Passenger Sues Southwest, Blames Open Seating For Mid-Flight Assault

The plaintiff, Livia Rombola, filed suit in New York Supreme Court (Kings County) on August 25, 2025, naming Southwest Airlines and passenger Leanna Perry as defendants. The complaint stems from Southwest Flight 779 (LGA–MCI) on June 16, 2025, and alleges negligence by Southwest and intentional torts by Perry. You can read the full complaint (PDF). I covered the original incident and viral video in June here.

  • What the complaint says happened onboard
    While the aircraft was preparing to depart LaGuardia, the plaintiff says she was “violently assaulted and battered,” including “spitting,” forcing the crew to “employ zip ties” to restrain the assailant. (¶18–19)
  • Negligence: boarding a visibly impaired passenger
    The lawsuit alleges Southwest “failed to timely intervene and deny entry” to a passenger who was “visibly impaired and intoxicated.” (¶23) It also claims violations of FAA safety standards, citing “14 CFR Part 121” and “49 U.S. Code § 46504.” (¶26)
  • Failure to mitigate and monitor during boarding
    The complaint says Southwest had a duty to “prevent confrontational individuals from creating a dangerous in-flight environment” and failed to act before the conflict escalated. (¶33–35)
  • Vicarious liability
    Southwest is alleged to be “vicariously liable” for “the negligent actions and inactions of its employees,” including flight attendants and ground staff. (¶35–36)
  • Open seating is a central target
    The filing attacks Southwest’s “corporate policy of unassigned seating,” where passengers choose seats “on a first-come, first-served basis.” (¶39) It calls open seating a “departure from industry standards” that “created a foreseeable hazard of passenger conflict.” (¶41–42) It further alleges the “lack of proactive seat assignment directly contributed” to the confrontation and was a “proximate and substantial cause” of the harm. (¶43–45)
  • Alleged injuries and damages
    The plaintiff claims “severe emotional distress, public humiliation, reputational harm,” and physical injury, aggravated by viral dissemination of the incident. (¶14–15, ¶57–59) The complaint seeks damages that “exceed the jurisdictional limits” of lower courts and pleads punitive damages. (Prayer for Relief; ¶60)
  • Claims against the alleged attacker
    Separate counts for assault and battery accuse the co-defendant of “violent, threatening and tumultuous behavior” that caused physical and psychological harm. (¶48, ¶54)

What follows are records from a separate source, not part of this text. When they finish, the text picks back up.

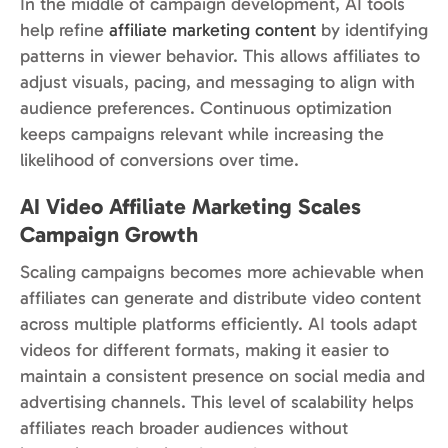
In the middle of campaign development, AI tools
help refine
affiliate marketing content
by identifying
patterns in viewer behavior. This allows affiliates to
adjust visuals, pacing, and messaging to align with
audience preferences. Continuous optimization
keeps campaigns relevant while increasing the
likelihood of conversions over time.
AI Video Affiliate Marketing Scales
Campaign Growth
Scaling campaigns becomes more achievable when
affiliates can generate and distribute video content
across multiple platforms efficiently. AI tools adapt
videos for different formats, making it easier to
maintain a consistent presence on social media and
advertising channels. This level of scalability helps
affiliates reach broader audiences without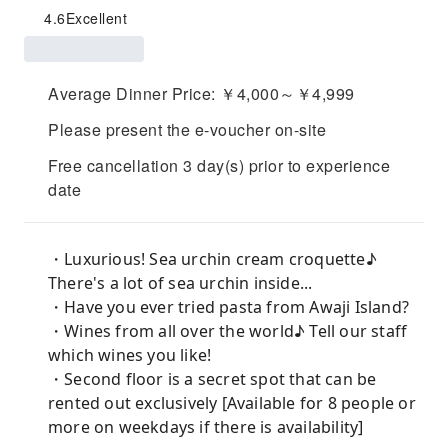
4.6
Excellent
Average Dinner Price: ￥4,000～￥4,999
Please present the e-voucher on-site
Free cancellation 3 day(s) prior to experience
date
・Luxurious! Sea urchin cream croquette♪
There's a lot of sea urchin inside...
・Have you ever tried pasta from Awaji Island?
・Wines from all over the world♪ Tell our staff
which wines you like!
・Second floor is a secret spot that can be
rented out exclusively [Available for 8 people or
more on weekdays if there is availability]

As View From The Wing points out, there’s a certain irony that Southwest is being sued for its open seating policy just months before it officially abandons it in favor of assigned seating.

CONCLUSION

This lawsuit squarely puts Southwest’s open seating in the spotlight, arguing it fosters conflict during boarding and contributed to the attack. Whether a court agrees is a separate question (I have my strong doubts, especially when considering the Airline Deregulation Act). It’s an interesting theory, though. For now, the case lays out a detailed narrative: an allegedly intoxicated passenger, a violent outburst and a claim that airline policies, and not just one person’s poor behavior, helped make it happen.